Hi, I was just wondering if you ever considered that the steroids caused your diabetes? I am 28yrs old and was diagnosed with IBS a little over 10 years ago, then with Crohn’s in March of 2009, with a resection to follow in May. When I was hospitalized prior to the surgery on a Prednisone drip I was having trouble seeing, my nurse took my blood sugar and it wouldn’t read. When they got the results back it was 684. They put me on insulin right away to bring down the levels. The doctors said it was probably due to the steroids, and after the surgery and a tapper down dose I would get to come off the insulin. So, after I was home for 4 weeks and still on the insulin, I was having chest pains and a hard time breathing. I went to the ER and was admitted and shipped out with DKA (diabetic keto acidosis) and a pneumomediastinum. To this day the diabetes have never gone away. I am on insulin and when my crohn’s flares, my sugar sky rockets because of the stress on my body. So is there any tricks that help one or the other that youhave found. Thanks for making this site, reading your story and others makes me not feel alone.
Hi Melissa:
Thank you or your email / comment. I have to agree with you about steroids sending our blood sugars through the roof. The first time I was on them, no adverse reactions that I was aware of, however after my third round of Pancreatitis, my sugars started to climb and have been on diabetic drugs ever since (Gliclazide, Onglyza, and Crestor). When my Crohn’s begins to flare up, or any stress for that matter, as you noted they have crept up. However, the last time I was on sterioids my sugars were constantly through the roof and had to substitute my daily pills with insulin. Fortunately my pancreas is still working, however only at about 30-40%, so will always need that boost. As steroids, naturally raise your blood sugars, my dailies can not keep up and the insulin takes over the rest at meal time.

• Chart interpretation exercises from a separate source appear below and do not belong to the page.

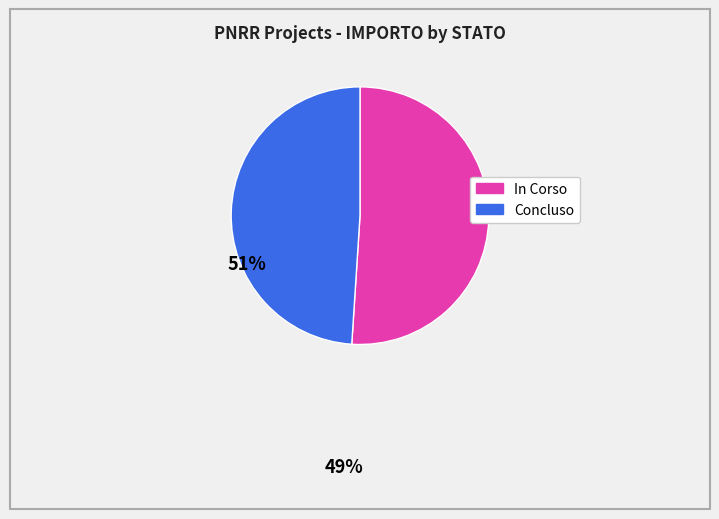

The Concluso slice represents 49% of the pie. True or false?

True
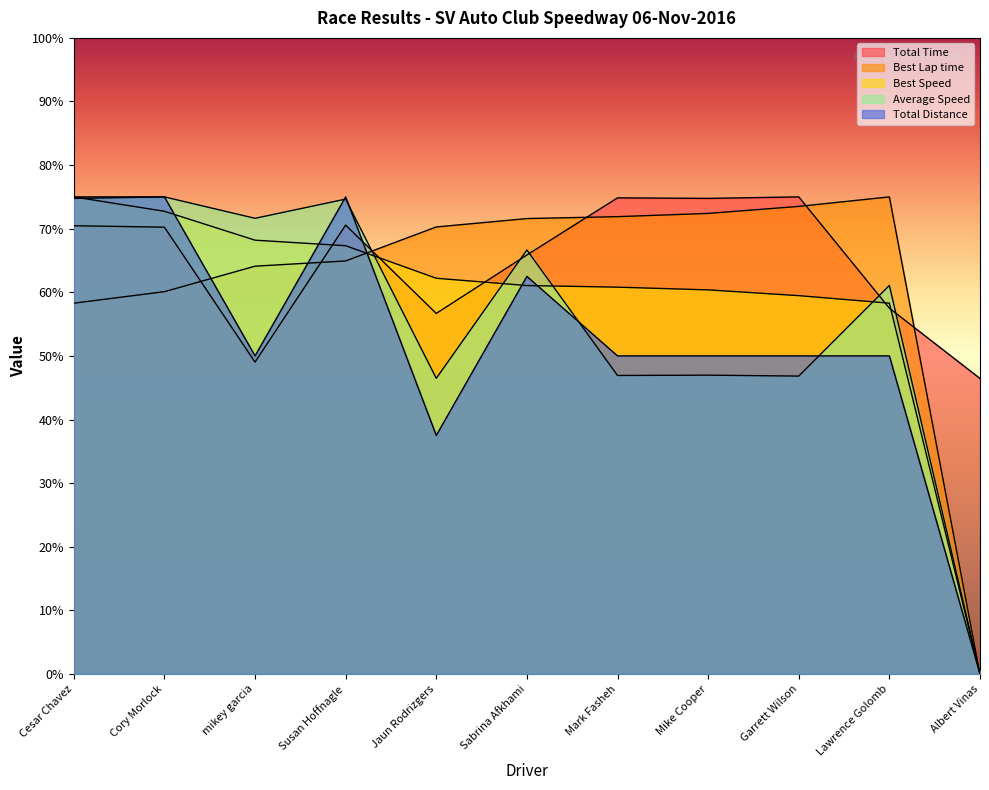

Which has a higher value, Jaun Rodrizgers or Lawrence Golomb?

Lawrence Golomb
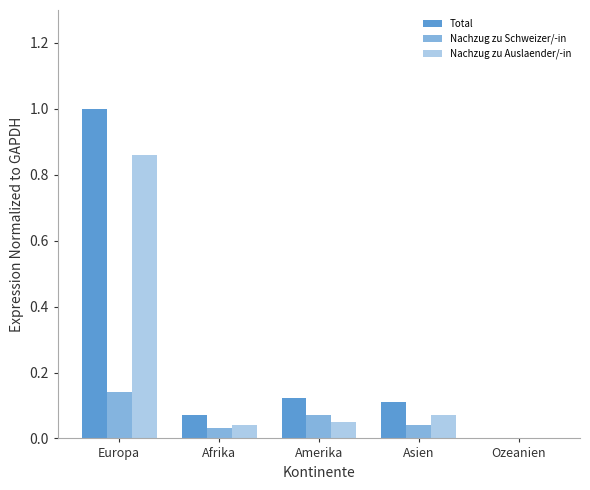

Are the bars horizontal?

No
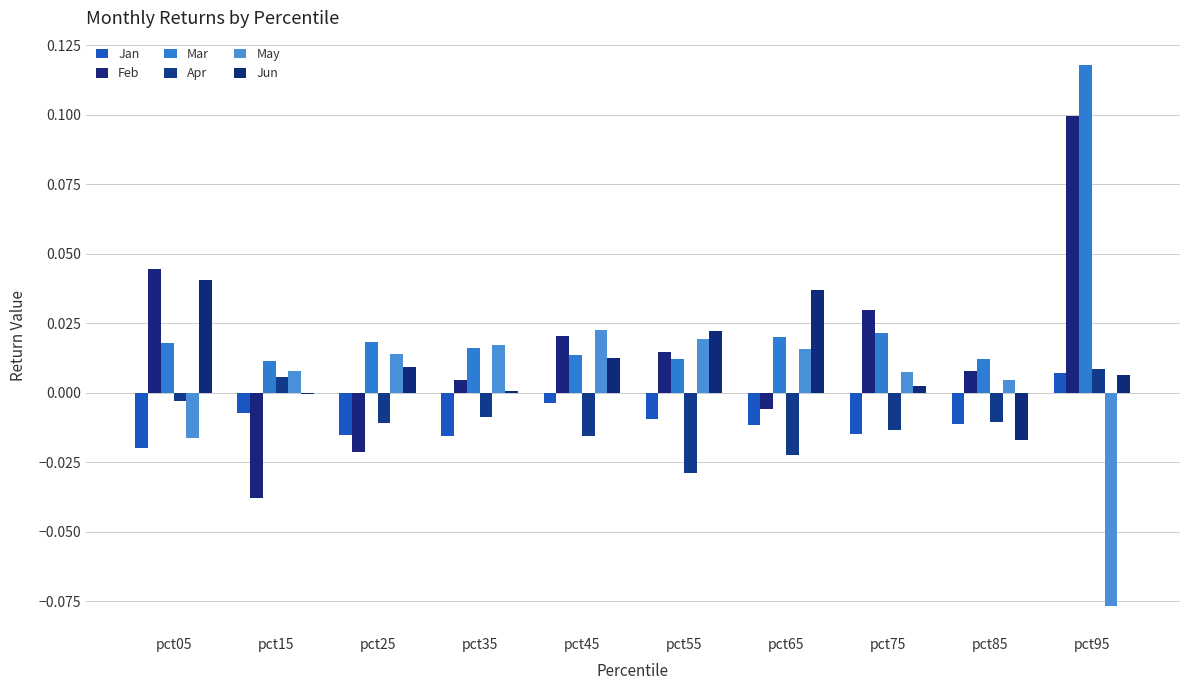

Reading left to right, transcribe all the data shown in this chart.

Jan: -0.0	-0.0	-0.0	-0.0	-0.0	-0.0	-0.0	-0.0	-0.0	0.0
Feb: 0.0	-0.0	-0.0	0.0	0.0	0.0	-0.0	0.0	0.0	0.1
Mar: 0.0	0.0	0.0	0.0	0.0	0.0	0.0	0.0	0.0	0.1
Apr: -0.0	0.0	-0.0	-0.0	-0.0	-0.0	-0.0	-0.0	-0.0	0.0
May: -0.0	0.0	0.0	0.0	0.0	0.0	0.0	0.0	0.0	-0.1
Jun: 0.0	-0.0	0.0	0.0	0.0	0.0	0.0	0.0	-0.0	0.0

Did my medication kill my pancreas? I think steroids have been around long enough that that I will argue no, does my Crohn’s impact how my body manages my blood sugars, absolutly. Has my pancreatits (an wh knows what causes that, as I am not a heavy drinker), done a number on my pancreas, absolutely. Fortunately, I respond well to my drugs, and between my Humeria (one shote every 7 to 10 days), Methotrexate, and my diabetes meds I can generally present myself as “normal”.
When it comes to both my Crohn’s and diabetes, my key suggestions built that rapport with your doctors. Know your body and how it responds / reacts to your drugs, know what triggers feelings of unwell, and control the diabetes. As much of a short stick we have been felt, I try to eat well, be active, and at least the diabetes is under control. I do not have as much”rainy day weight” as my Gastro doc would like however, I feel good. That must mean something?
Thank you. I’ve been trying to tell my Dr this for months. Your story is identical to mine. I am sharing this with her. Maybe this will convince her. Thank you. I’m not crazy. 🙂
Well mine is just “my” story, but a factual one. Getting the trust and understanding of your doctors is critical. In once had a gastro specialist who implied that “maybe” my ailments were all in my head and even went as far as to do circles around his temple. I have been fortunate enough not to have to encounter him again with during a trip to the emergency wards. My specialist today and my family doctor respects my opinion and how I articulate my body is responding or not responding to my medications and include that knowledge in their recommendations.
Good luck and please keep me informed!!